** Data extracts follows **

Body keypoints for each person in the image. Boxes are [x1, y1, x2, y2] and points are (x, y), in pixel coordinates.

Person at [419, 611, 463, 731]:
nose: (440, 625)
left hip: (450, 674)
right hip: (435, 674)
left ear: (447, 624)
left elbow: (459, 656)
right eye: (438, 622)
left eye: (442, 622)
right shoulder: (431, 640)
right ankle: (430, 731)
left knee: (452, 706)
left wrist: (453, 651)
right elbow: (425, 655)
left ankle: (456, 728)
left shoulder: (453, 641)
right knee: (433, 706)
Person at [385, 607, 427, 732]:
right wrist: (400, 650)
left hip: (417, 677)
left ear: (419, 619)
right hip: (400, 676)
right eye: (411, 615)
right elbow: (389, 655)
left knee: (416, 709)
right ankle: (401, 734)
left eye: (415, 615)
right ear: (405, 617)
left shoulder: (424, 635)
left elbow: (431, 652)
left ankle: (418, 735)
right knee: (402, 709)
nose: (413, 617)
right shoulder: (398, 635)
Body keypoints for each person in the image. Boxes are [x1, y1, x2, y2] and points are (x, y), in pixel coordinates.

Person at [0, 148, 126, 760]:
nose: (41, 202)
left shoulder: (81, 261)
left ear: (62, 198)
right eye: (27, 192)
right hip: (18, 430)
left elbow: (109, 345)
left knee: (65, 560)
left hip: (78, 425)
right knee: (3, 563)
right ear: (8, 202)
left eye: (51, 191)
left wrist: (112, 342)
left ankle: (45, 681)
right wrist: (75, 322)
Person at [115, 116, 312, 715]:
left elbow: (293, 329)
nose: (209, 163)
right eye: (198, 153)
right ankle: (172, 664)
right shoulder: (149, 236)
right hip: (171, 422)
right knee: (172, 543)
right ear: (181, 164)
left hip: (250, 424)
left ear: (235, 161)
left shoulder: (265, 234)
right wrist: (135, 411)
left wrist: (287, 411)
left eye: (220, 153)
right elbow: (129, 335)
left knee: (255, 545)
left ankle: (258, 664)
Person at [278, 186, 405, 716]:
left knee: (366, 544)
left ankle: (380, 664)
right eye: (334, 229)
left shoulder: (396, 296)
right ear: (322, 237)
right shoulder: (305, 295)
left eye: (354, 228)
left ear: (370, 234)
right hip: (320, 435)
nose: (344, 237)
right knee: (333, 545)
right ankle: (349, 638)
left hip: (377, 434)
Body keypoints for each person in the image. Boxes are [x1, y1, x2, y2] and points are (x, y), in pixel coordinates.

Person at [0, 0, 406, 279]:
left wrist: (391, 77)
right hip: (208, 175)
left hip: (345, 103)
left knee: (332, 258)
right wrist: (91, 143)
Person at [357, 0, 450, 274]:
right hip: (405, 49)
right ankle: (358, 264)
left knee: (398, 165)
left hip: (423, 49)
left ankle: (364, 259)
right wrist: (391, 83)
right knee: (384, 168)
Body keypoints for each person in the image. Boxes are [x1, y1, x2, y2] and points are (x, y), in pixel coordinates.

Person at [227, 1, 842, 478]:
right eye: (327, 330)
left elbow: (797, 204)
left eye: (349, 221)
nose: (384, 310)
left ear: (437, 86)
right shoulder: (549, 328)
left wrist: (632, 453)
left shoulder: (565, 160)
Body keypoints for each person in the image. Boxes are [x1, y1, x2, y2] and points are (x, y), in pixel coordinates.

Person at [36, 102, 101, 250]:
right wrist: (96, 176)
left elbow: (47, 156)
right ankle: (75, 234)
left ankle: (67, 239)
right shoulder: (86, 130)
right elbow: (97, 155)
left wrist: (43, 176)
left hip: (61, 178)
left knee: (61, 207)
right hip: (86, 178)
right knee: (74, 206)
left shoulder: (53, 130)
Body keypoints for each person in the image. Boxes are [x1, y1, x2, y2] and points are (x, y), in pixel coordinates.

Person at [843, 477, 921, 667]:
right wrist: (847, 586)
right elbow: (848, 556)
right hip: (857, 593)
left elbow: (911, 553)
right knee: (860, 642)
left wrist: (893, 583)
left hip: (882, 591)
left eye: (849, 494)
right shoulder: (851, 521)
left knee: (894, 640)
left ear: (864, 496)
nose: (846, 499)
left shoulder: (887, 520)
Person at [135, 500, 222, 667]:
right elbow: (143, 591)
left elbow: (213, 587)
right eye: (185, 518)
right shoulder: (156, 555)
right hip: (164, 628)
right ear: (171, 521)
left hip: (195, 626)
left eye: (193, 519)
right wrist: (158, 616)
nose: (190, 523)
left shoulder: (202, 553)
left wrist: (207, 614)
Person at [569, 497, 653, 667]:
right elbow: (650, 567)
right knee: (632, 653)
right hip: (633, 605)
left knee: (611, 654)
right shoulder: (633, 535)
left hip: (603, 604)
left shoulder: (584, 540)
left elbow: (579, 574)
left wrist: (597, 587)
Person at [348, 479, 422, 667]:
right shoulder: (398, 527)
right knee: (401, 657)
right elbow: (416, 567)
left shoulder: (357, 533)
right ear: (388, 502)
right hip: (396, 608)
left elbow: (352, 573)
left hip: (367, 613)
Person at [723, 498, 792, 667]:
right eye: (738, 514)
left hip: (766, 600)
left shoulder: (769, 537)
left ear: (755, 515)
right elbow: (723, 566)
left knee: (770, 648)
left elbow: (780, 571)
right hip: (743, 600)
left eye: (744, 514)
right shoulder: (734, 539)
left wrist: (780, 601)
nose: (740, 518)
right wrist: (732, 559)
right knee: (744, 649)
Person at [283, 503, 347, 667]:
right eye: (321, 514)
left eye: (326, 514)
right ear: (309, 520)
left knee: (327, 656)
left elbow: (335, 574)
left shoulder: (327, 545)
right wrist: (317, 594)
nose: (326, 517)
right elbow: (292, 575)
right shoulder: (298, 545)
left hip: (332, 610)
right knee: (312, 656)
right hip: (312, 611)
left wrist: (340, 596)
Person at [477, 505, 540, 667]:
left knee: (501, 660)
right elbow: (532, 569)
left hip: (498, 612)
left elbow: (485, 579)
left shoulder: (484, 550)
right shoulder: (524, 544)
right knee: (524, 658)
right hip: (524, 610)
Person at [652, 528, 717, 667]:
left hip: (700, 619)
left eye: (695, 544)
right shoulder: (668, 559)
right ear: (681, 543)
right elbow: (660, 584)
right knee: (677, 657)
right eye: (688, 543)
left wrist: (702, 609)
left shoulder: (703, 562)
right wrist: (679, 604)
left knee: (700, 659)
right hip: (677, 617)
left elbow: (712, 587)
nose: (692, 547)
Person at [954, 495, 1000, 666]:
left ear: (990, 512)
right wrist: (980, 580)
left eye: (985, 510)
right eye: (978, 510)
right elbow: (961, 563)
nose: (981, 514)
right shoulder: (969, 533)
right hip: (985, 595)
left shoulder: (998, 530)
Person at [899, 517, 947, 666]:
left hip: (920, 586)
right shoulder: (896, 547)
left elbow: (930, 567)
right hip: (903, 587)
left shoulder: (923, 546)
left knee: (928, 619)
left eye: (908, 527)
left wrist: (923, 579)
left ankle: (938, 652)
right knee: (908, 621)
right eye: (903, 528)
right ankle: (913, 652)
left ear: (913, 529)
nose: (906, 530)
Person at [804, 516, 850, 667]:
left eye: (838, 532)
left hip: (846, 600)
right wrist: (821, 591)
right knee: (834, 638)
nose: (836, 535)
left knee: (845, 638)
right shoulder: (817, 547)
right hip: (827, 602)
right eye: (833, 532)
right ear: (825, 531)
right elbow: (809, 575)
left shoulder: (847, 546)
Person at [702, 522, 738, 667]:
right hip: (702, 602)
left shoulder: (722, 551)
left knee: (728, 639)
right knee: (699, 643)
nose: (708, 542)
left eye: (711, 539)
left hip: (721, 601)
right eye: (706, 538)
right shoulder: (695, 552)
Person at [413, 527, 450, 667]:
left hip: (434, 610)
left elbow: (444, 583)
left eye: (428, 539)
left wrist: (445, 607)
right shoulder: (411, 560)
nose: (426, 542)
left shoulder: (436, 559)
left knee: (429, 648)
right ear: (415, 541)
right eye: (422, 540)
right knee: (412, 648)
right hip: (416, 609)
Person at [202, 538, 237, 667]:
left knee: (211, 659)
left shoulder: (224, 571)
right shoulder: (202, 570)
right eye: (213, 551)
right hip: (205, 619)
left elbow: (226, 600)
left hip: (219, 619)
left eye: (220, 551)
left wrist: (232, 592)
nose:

** End of Data extracts **

§ What the task asks: Above this task is a listing. Restate, word for word and with nothing added, the lines from the one with "right knee: (744, 649)" through the one with "right shoulder: (524, 544)".

§ Exercise answer:
right knee: (744, 649)
Person at [283, 503, 347, 667]:
right eye: (321, 514)
left eye: (326, 514)
right ear: (309, 520)
left knee: (327, 656)
left elbow: (335, 574)
left shoulder: (327, 545)
right wrist: (317, 594)
nose: (326, 517)
right elbow: (292, 575)
right shoulder: (298, 545)
left hip: (332, 610)
right knee: (312, 656)
right hip: (312, 611)
left wrist: (340, 596)
Person at [477, 505, 540, 667]:
left knee: (501, 660)
right elbow: (532, 569)
left hip: (498, 612)
left elbow: (485, 579)
left shoulder: (484, 550)
right shoulder: (524, 544)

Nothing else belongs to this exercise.